Adding the PVC Referencing the Correct PV
Next, a PVC needs to be build which references the PV you just created. To do so, the PVC needs to have the spec.volumeName
-key set to the PV name:
apiVersion: v1
kind: PersistentVolumeClaim
metadata:
name: test-pvc
spec:
accessModes:
- ReadWriteOnce
resources:
requests:
storage: 3Gi
volumeName: test-pv-restore
Applying this manifest should result in a PVC in state “Bound”:
# kubectl apply -f restore-pvc.yaml
persistentvolumeclaim/test-pvc created
# kubectl get pvc
NAME STATUS VOLUME CAPACITY ACCESS MODES STORAGECLASS AGE
test-pvc Bound test-pv-restore 3Gi RWO cinder-csi 2s
This PVC named “test-pvc” is now ready to be used by a Pod.

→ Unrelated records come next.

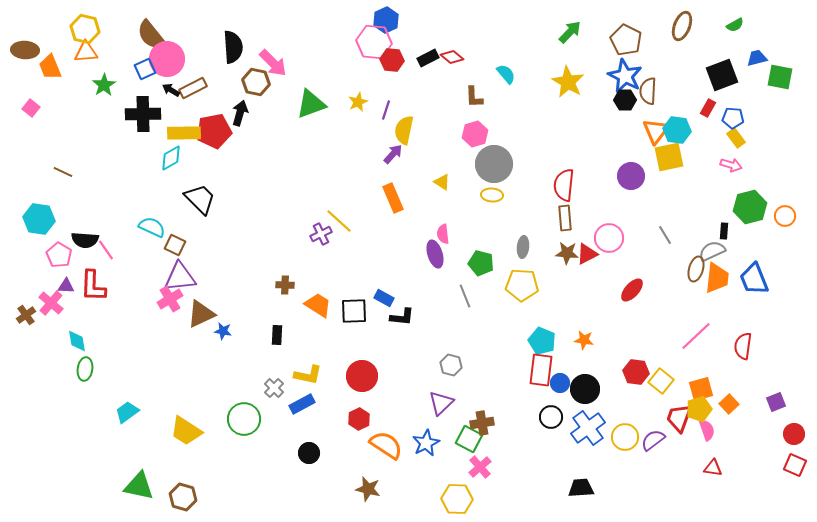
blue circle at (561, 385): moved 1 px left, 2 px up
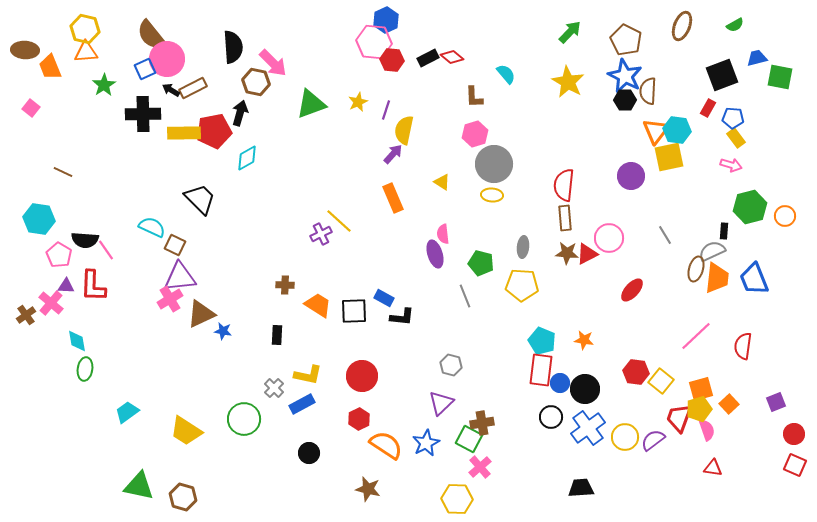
cyan diamond at (171, 158): moved 76 px right
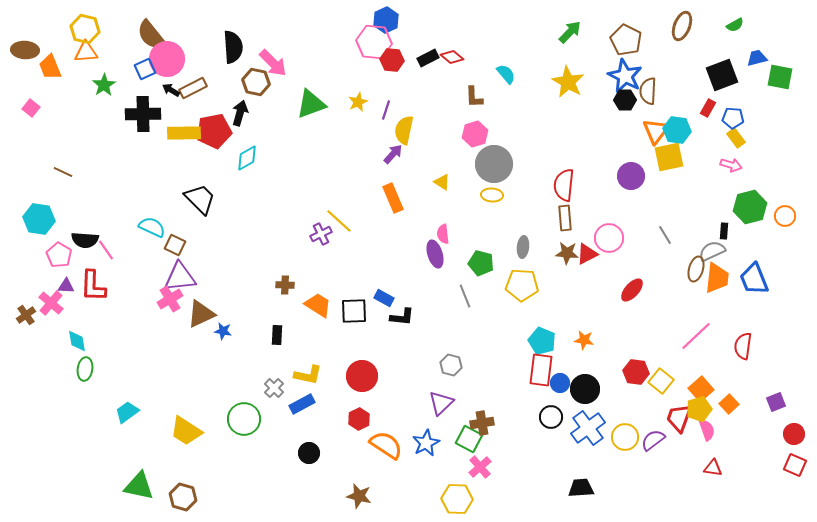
orange square at (701, 389): rotated 25 degrees counterclockwise
brown star at (368, 489): moved 9 px left, 7 px down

Creating a Test-Pod to Inspect the Data
As you may want to inspect the PVC before using it, let’s create a test-pod to inspect the data on the volume:
apiVersion: v1
kind: Pod
metadata:
name: test-pod
spec:
containers:
- name: test-pod
image: ubuntu
command:
- "sleep"
- "604800"
volumeMounts:
- mountPath: "/restore"
name: test-pvc
volumes:
- name: test-pvc
persistentVolumeClaim:
claimName: test-pvc
The important part in the above example is that the claimName
is set correctly to the PVC which we just created. After applying the manifest and creating the Pod, the volume from our example is mounted under /restore – which you can check by executing into the pod and opening a shell:
# kubectl apply -f pvc-example/test-pod.yaml
pod/test-pod created
# kubectl get pod -w
NAME READY STATUS RESTARTS AGE
test-pod 0/1 ContainerCreating 0 5s
test-pod 0/1 ContainerCreating 0 17s
test-pod 1/1 Running 0 22s
^C
# kubectl exec -ti test-pod -- /bin/bash
root@test-pod:/# ls /restore/
lost+found my_data.txt
root@test-pod:/# exit
exit
That’s basically it – you have used an existing Openstack volume and added to a Pod in your Kubernetes cluster.